New regulations target unlocked consumer credit
New regulations target unlocked consumer credit
Rigid ratios and fixed limits are preventing flexibility by finance companies to adapt to socioeconomic shifts, especially when consumer credit is seen as a key driver for the year-end period.
Last week, the Vietnam Banks Association (VNBA) submitted a document to the State Bank of Vietnam (SBV), addressing difficulties in implementing regulations related to consumer lending.
“The regulation stipulating that the total outstanding consumer loans granted to a single customer by a finance company (FC) must not exceed $4,000 is no longer in line with market realities, reducing the competitiveness of FCs compared to commercial banks,” the VNBA stated in its document. “This forces FCs to focus on designing only small-scale, short-term loan products, thereby limiting their ability to innovate with larger-value or longer-tenor loan packages to meet the market’s diverse needs.”
The VNBA proposed that the SBV consider raising the consumer loan limit to $12,000-16,000. “This would align with thresholds for large-value transactions subject to anti-money laundering reporting, unsecured loans to individuals and households under agricultural credit policies, and small-value credit card lending,” stated the VNBA.
Financial expert Nguyen Tri Hieu recommended that the SBV remove the rigid cap on consumer lending.
“At that point, the SBV could supervise FC operations based on prudential indicators and sound lending criteria, similar to banks. If the consumer loan cap remains too low, it inadvertently creates room for black credit to flourish. Removing the cap would allow FCs more flexibility to meet individual borrowing needs and, in turn, help curb informal lending,” Hieu said.

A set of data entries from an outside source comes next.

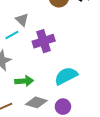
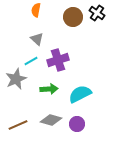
cyan line: (12, 35) -> (31, 61), moved
green arrow: (24, 81) -> (49, 89), moved

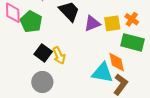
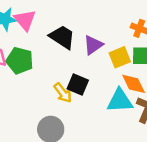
yellow square: (112, 23) -> (120, 57), moved
black square: (43, 53) -> (78, 84), moved

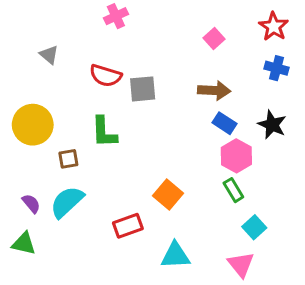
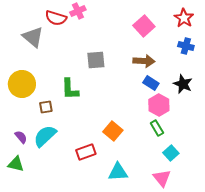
pink square: (214, 38) -> (144, 26), size x1.5
gray triangle: (49, 55) -> (33, 37), size x1.6
red semicircle: (106, 76) -> (56, 18), moved

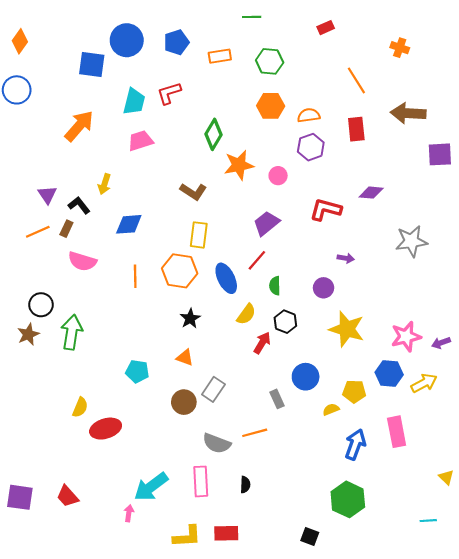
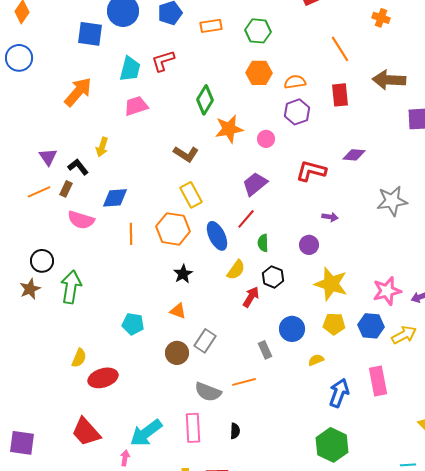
blue diamond: (129, 224) -> (115, 198), moved
yellow rectangle: (199, 235) -> (191, 195), turned -35
yellow pentagon: (354, 391) -> (334, 324), moved
red trapezoid: (67, 496) -> (86, 432), moved, size x1.4

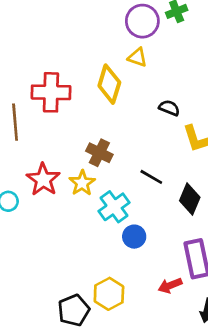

Regarding proposals to lower the consumer lending ratio from 70 to 50 per cent, Hieu suggested supervision based on prudential ratios such as capital adequacy, liquidity, and non-performing loans.
“The total loan amount granted to individuals should be determined by FCs through their own credit appraisal and based on their equity capital, rather than being subject to an absolute ceiling,” he added. “The SBV could also consider setting a cap whereby consumer lending at FCs does not exceed 5 per cent of equity, to ensure system safety.”

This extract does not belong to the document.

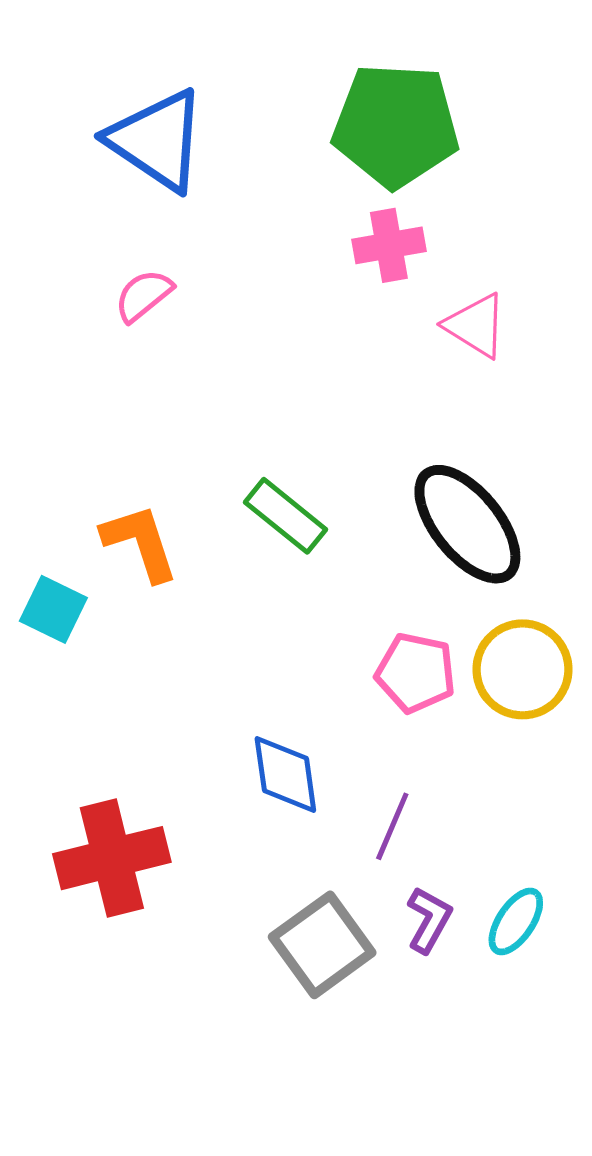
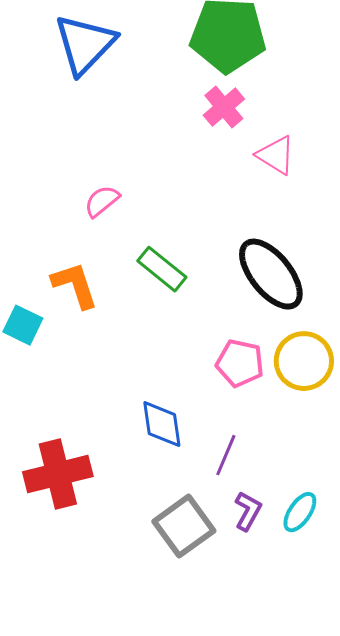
blue triangle: (157, 140) -> (85, 44), turned 40
pink cross: (389, 245) -> (224, 107), turned -30
pink semicircle: (144, 295) -> (102, 201), moved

Dr. Nguyen Thi Thu Trang, head of Banking Business at the Faculty of Banking under the Banking Academy of Vietnam, stated that raising the consumer lending limit would create opportunities to expand and accelerate consumer credit growth.
“These proposals could bring significant benefits to both finance companies and consumers, while fostering development of consumer credit. Financial education must also be strengthened to ensure that these changes do not result in negative consequences for the economy and the banking system,” she said.
“Easier access to credit may help consumers meet their financial needs, but could also lead to excessive borrowing beyond repayment capacity, thereby increasing consumer credit risk. Without an effective credit assessment system and sound risk management, debt recovery could become more difficult,” Trang warned.
The first half of the year painted a brighter picture for finance companies, with many reporting strong profit growth, and some even turning losses into gains.
On August 25, Home Credit released its semi-annual financial report. Net profit after tax reached nearly $46.68 million, 2.5 times higher than the same period last year. This figure was only $4.96 million short of its full-year profit in 2024 and already surpassed that of 2023.
In the January-June period, Home Credit successfully issued nine bond tranches worth $144 million. These were all three-no bonds: non-convertible, without warrants, and unsecured, with coupon rates ranging from 6.8 to 7.1 per cent per annum, paid annually.
FE Credit recorded a pre-tax profit of over $10.68 million in the first six months, a remarkable turnaround from a loss of $28.28 million in the same period last year. Q2 also marked the fifth consecutive profitable quarter since Q2 of 2024.
Of particular note was the turnaround of VietCredit in the first half, posting a pre-tax profit of $12.72 million compared to a loss of $7.4 million in the same period of 2024. In Q2 alone, the company generated $9.64 million in pre-tax profit, its highest quarterly earnings ever.
EVN Finance stood out in the group as a special case, with corporate lending accounting for about 95 per cent of its total loan portfolio. The company posted positive results in the first half of the year, with a pre-tax profit of $23.92 million, up nearly 94 per cent compared to the same period in 2024.
Mcredit also delivered notable performance with a pre-tax profit of $2.4 million, exceeding its full-year profit of $2.04 million recorded last year, while HD SAISON reported a six-month pre-tax profit of $28.36 million, representing an 18 per cent increase on-year.
According to experts at MB Securities, the consumer finance sector is expected to gradually recover in the second half of 2025, supported by GDP growth momentum of 8 per cent, improving household incomes, and a more favourable regulatory framework.
“In the medium term, with the International Monetary Fund projecting a compound annual growth rate of 5.5 per cent for per capita GDP in 2025-2030, MB Securities forecasts consumer credit to grow at an average of 20 per cent annually over the next two years, driven by these positive factors,” the experts wrote.